▶ **Source extract**
Influence of pH modifiers on the dissolution and stability of hydrochlorothiazide in the bi- and three-layer tablets

During the past few years, the studies of bi- and multi-layered tablets increased due to the consumption of several different drugs per day by a patient and requests for appropriate patient compliance. The demographic shift toward older population increases the use of combination therapy as polypharmacy. Hydrochlorothiazide (HCTZ), as a model drug, is most commonly used in the treatment of hypertension, congestive heart failure and as a diuretic. The aim of the present study is to investigate the effect of the local environment on dissolution and stability behaviour of HCTZ in fixed multilayered tablet combinations, which are commonly used in polypharmacy. For this purposes, three different systems were introduced: (i) two conventional tablets (HCTZ and pH modifying placebo), (ii) 2-layer tablets (HCTZ, pH modifying placebo) and (iii) 3-layer tablets (HCTZ, barrier and pH modifying placebo). Disintegration of tablets, dissolution of HCTZ from tablets and HCTZ related substances were monitored for all systems. Results showed that there was a significant difference between dissolution profiles of the conventional two-tablet system (HCTZ tablet and pH modifying tablet) and the 2-layer and 3-layer tablets, which include the pH modifying layer. In the case of the conventional two-tablets system, 85 % of HCTZ was dissolved in less than 15 minutes. The dissolution profiles of HCTZ from 2-layered and 3-layered tablets showed a decrease in the dissolution rate. In addition, during the stability studies, it has been confirmed that the typical degradation product of HCTZ is formed, impurity B (4-amino-6-chloro-1,3-benzenedisulfonamide), which implies formation of formaldehyde as hydrolytic impurity not reported in the Ph. Eur. (16). Both impurities are particularly raised in 2-layered tablets with alkaline and neutral placebo layers. Stability of HCTZ was improved in the case of the 3-layer tablet, where the intermediate separation layer of glycerol monostearate was present. It is presumed that the HCTZ dissolution rate was decreased due to formation of non-soluble substances as a result of HCTZ degradation in the presence of alkaline layer.

▶ **Your instructions**
In the hydrochlorothiazide tablet study, how much of the drug dissolved in under 15 minutes from the conventional two-tablet system? The lines after this point have no connection to the hydrochlorothiazide tablet text.

▶ **Data extracts**
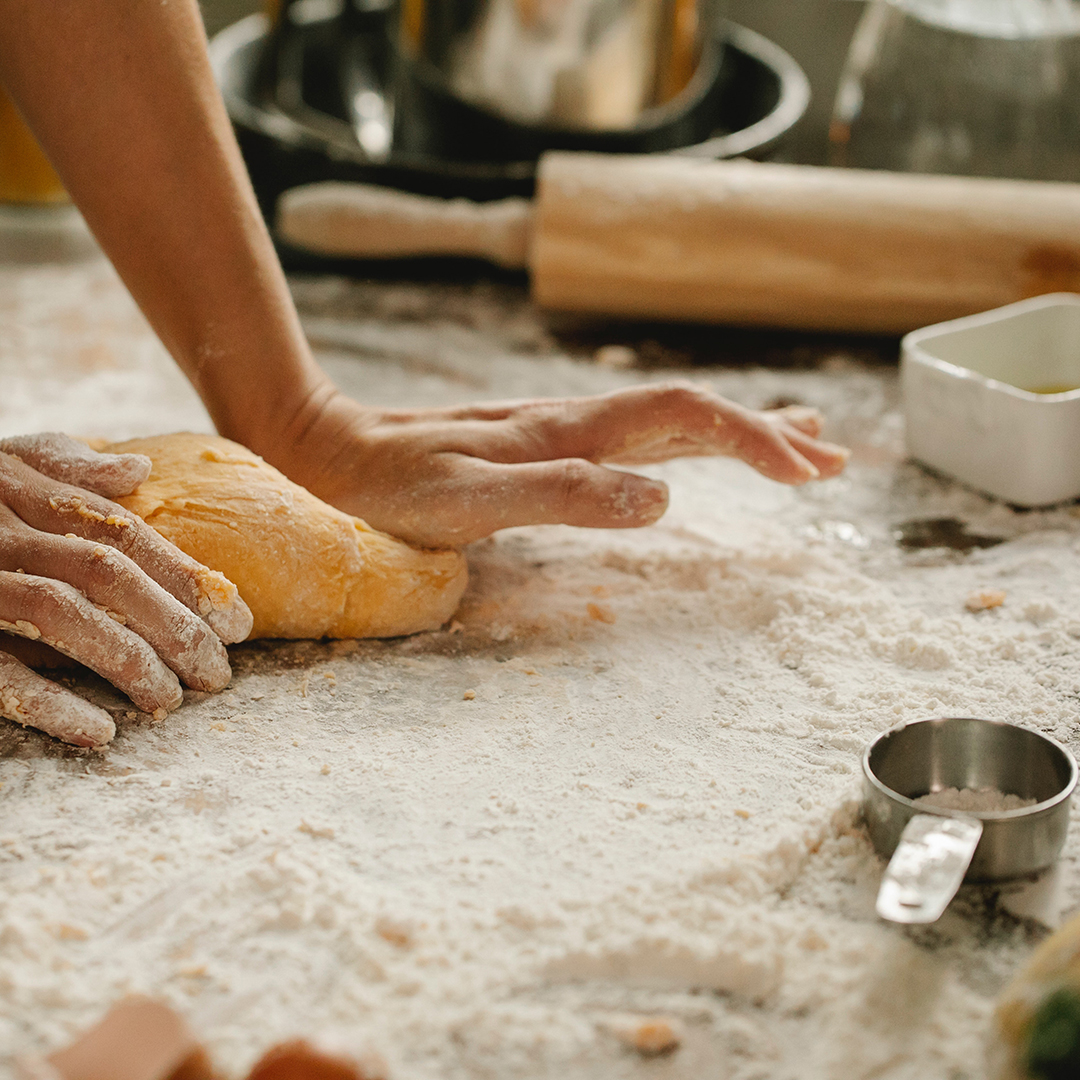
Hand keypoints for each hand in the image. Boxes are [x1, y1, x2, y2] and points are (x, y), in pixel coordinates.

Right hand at [0, 434, 252, 747]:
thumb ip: (60, 467)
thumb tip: (136, 469)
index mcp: (17, 488)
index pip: (124, 533)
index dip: (188, 577)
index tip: (240, 621)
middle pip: (107, 572)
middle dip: (174, 625)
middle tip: (220, 674)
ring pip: (61, 613)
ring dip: (127, 661)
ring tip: (171, 703)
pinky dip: (48, 702)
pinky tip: (98, 731)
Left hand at [262, 380, 849, 547]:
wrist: (334, 449)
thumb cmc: (392, 487)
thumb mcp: (470, 502)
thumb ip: (563, 496)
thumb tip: (664, 497)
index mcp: (571, 430)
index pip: (686, 416)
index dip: (754, 438)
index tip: (809, 474)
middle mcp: (576, 421)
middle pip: (694, 411)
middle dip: (767, 434)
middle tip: (832, 460)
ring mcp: (563, 430)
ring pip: (670, 419)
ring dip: (740, 432)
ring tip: (799, 447)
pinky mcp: (545, 446)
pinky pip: (635, 437)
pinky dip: (688, 441)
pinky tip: (691, 454)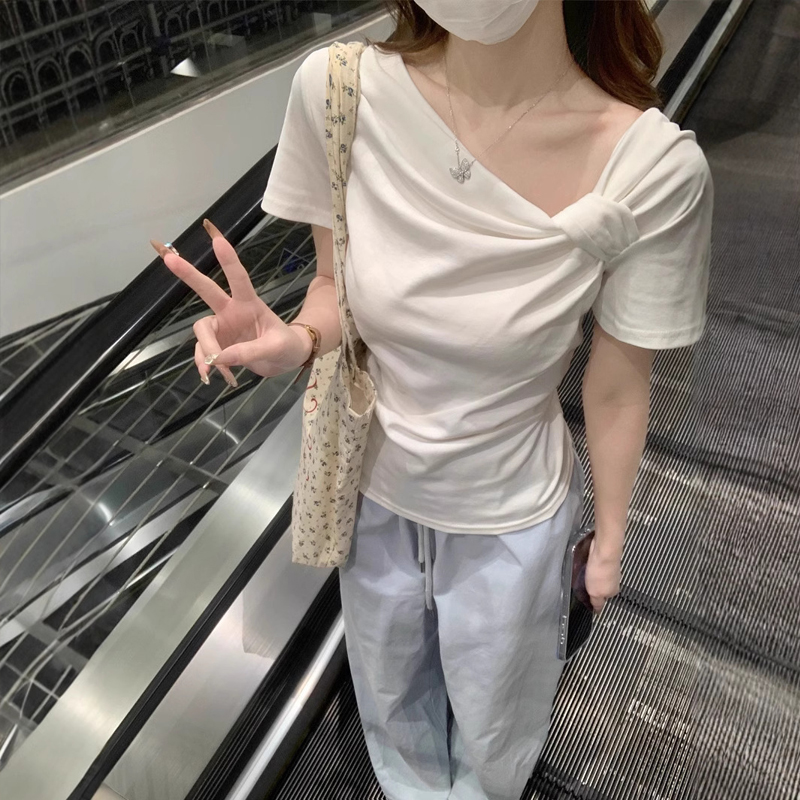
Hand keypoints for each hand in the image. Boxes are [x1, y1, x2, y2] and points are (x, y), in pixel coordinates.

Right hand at [150, 219, 311, 386]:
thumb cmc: (286, 346)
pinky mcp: (218, 344)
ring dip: (206, 352)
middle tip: (167, 258)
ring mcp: (222, 328)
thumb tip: (218, 358)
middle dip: (188, 274)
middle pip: (206, 291)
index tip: (218, 241)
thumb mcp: (276, 349)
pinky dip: (207, 366)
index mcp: (249, 304)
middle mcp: (231, 312)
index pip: (238, 279)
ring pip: (201, 334)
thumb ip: (250, 352)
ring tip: (218, 372)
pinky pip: (203, 353)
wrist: (286, 360)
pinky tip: (217, 378)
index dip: (228, 261)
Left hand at [584, 537, 621, 613]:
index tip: (587, 598)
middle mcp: (614, 581)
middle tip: (582, 587)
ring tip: (582, 577)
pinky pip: (598, 568)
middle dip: (594, 588)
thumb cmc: (600, 574)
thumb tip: (598, 611)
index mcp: (613, 592)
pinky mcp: (606, 560)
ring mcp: (611, 570)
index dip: (595, 599)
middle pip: (603, 588)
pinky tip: (587, 567)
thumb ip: (597, 603)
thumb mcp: (596, 594)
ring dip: (593, 578)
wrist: (603, 552)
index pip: (603, 600)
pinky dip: (593, 569)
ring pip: (600, 577)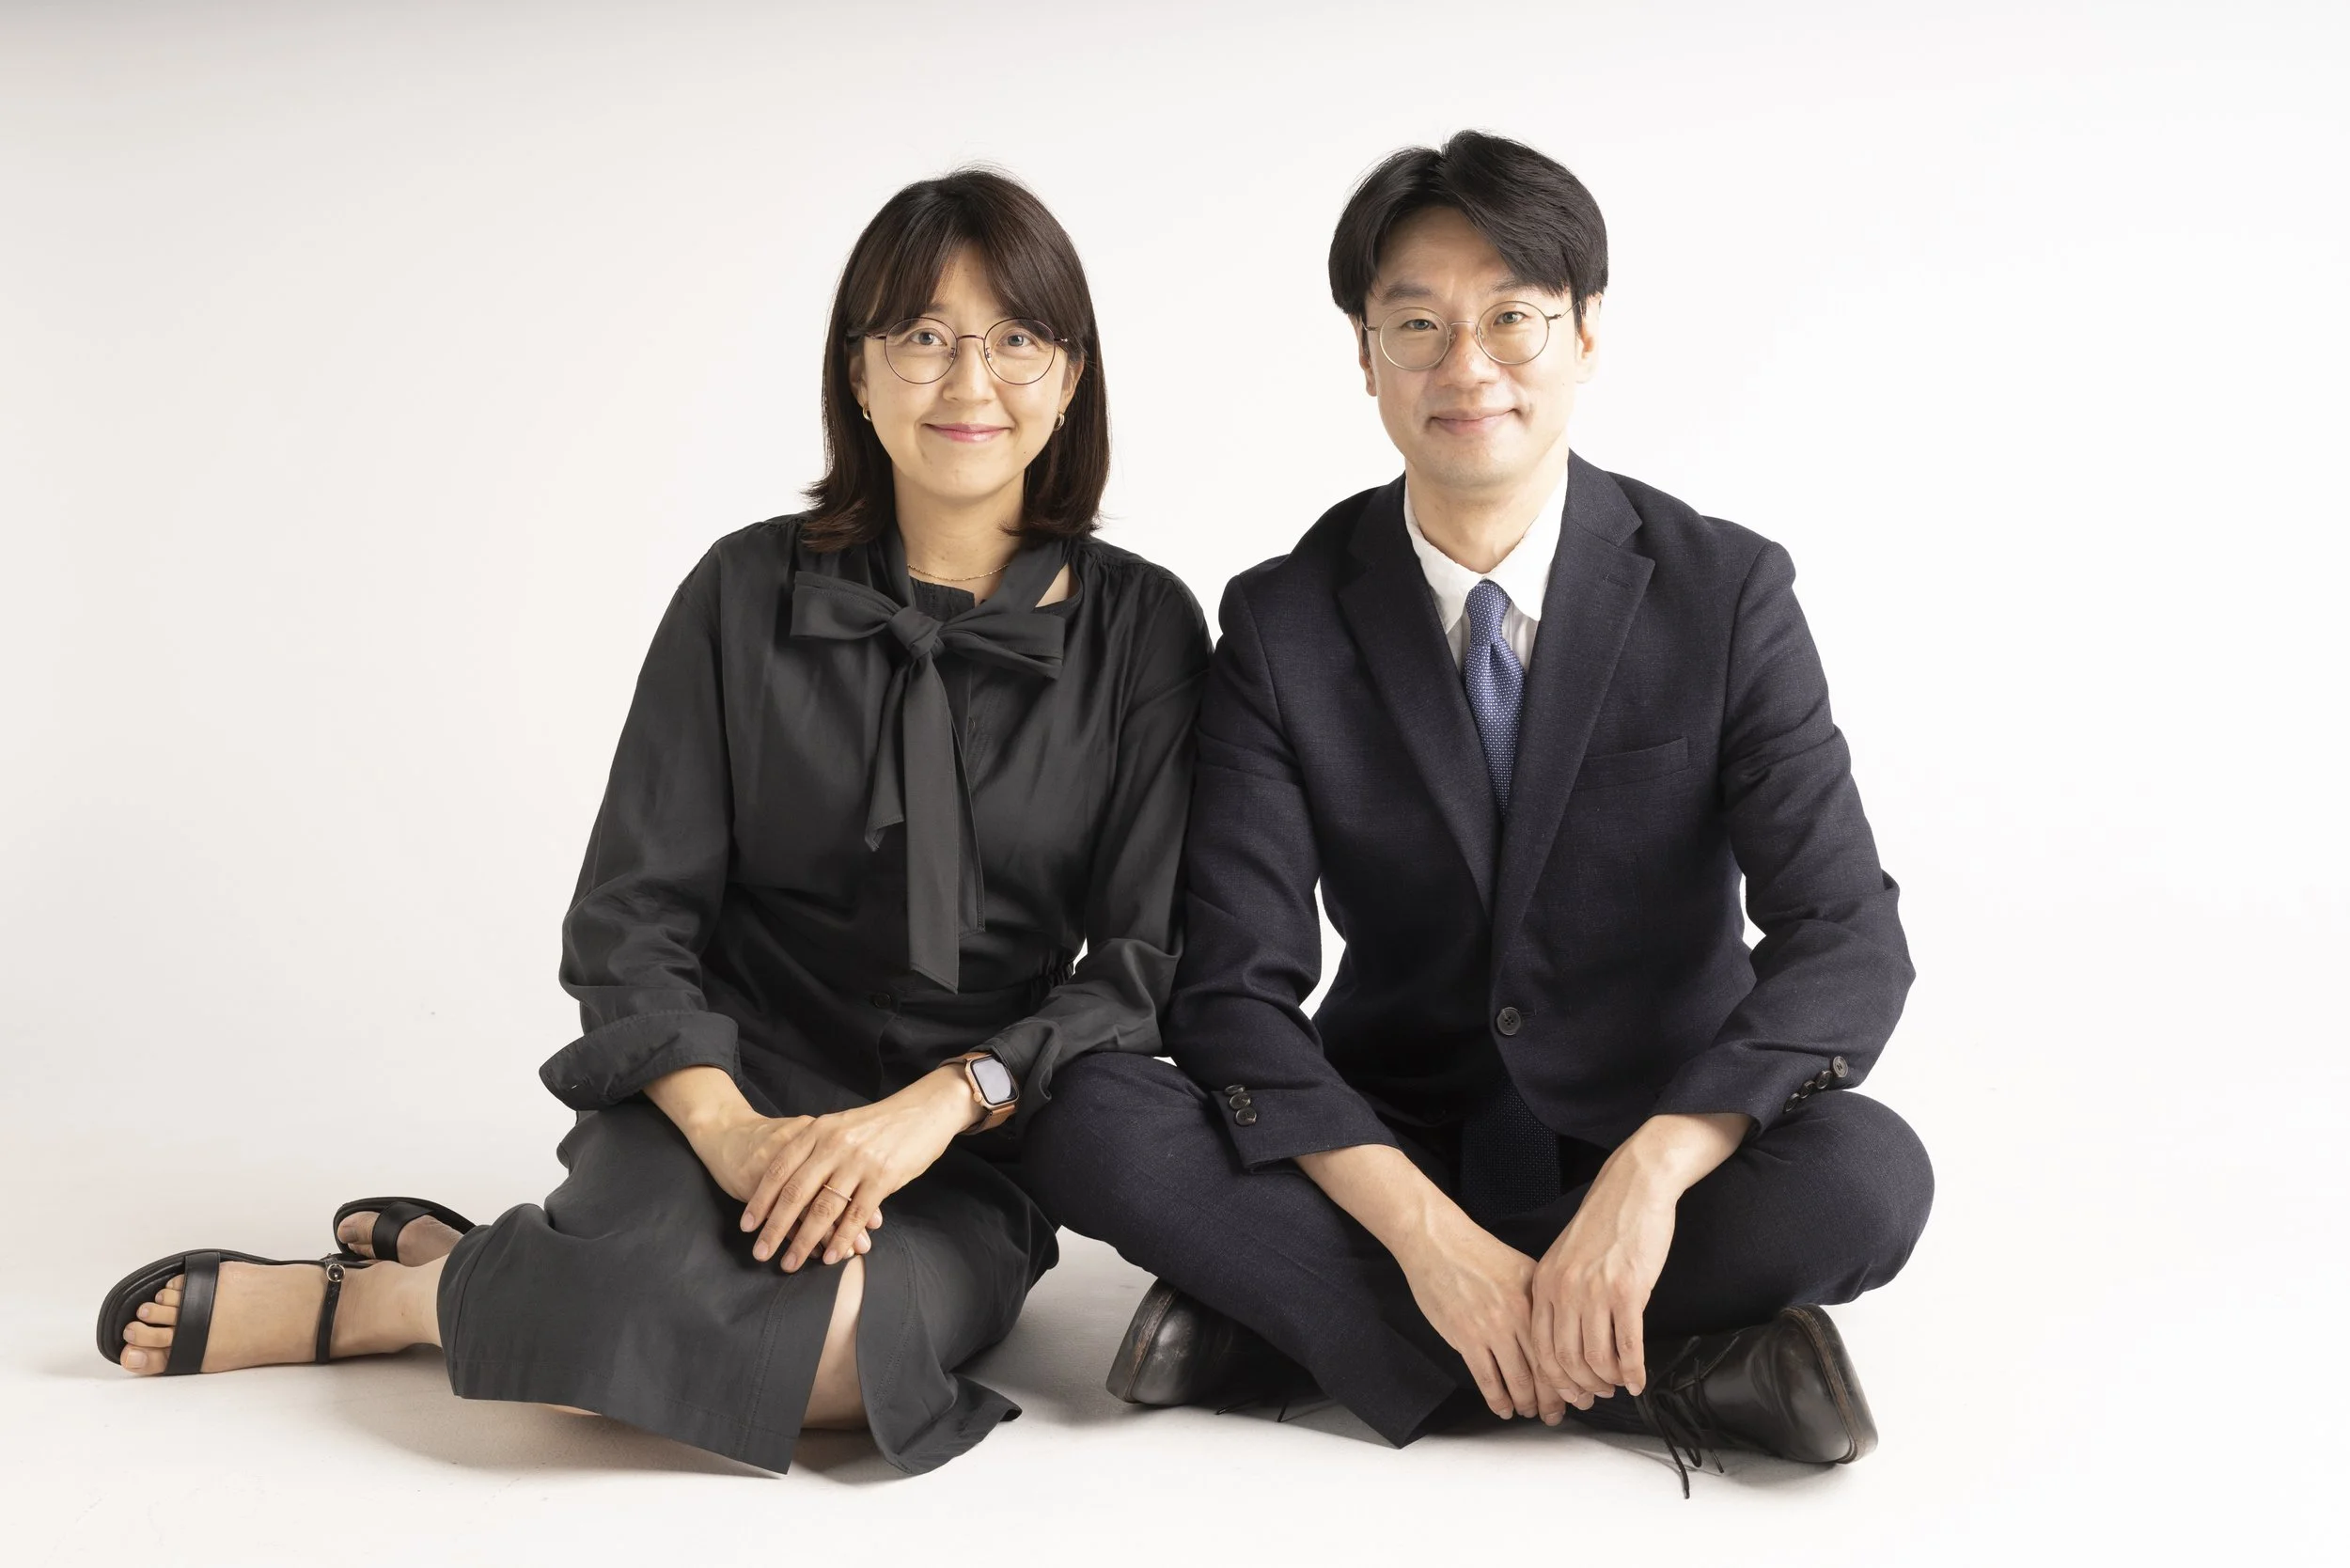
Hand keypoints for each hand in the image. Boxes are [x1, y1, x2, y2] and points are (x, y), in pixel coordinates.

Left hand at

▶ **Task output**
85 % of HCTZ dissolved in less than 15 minutes.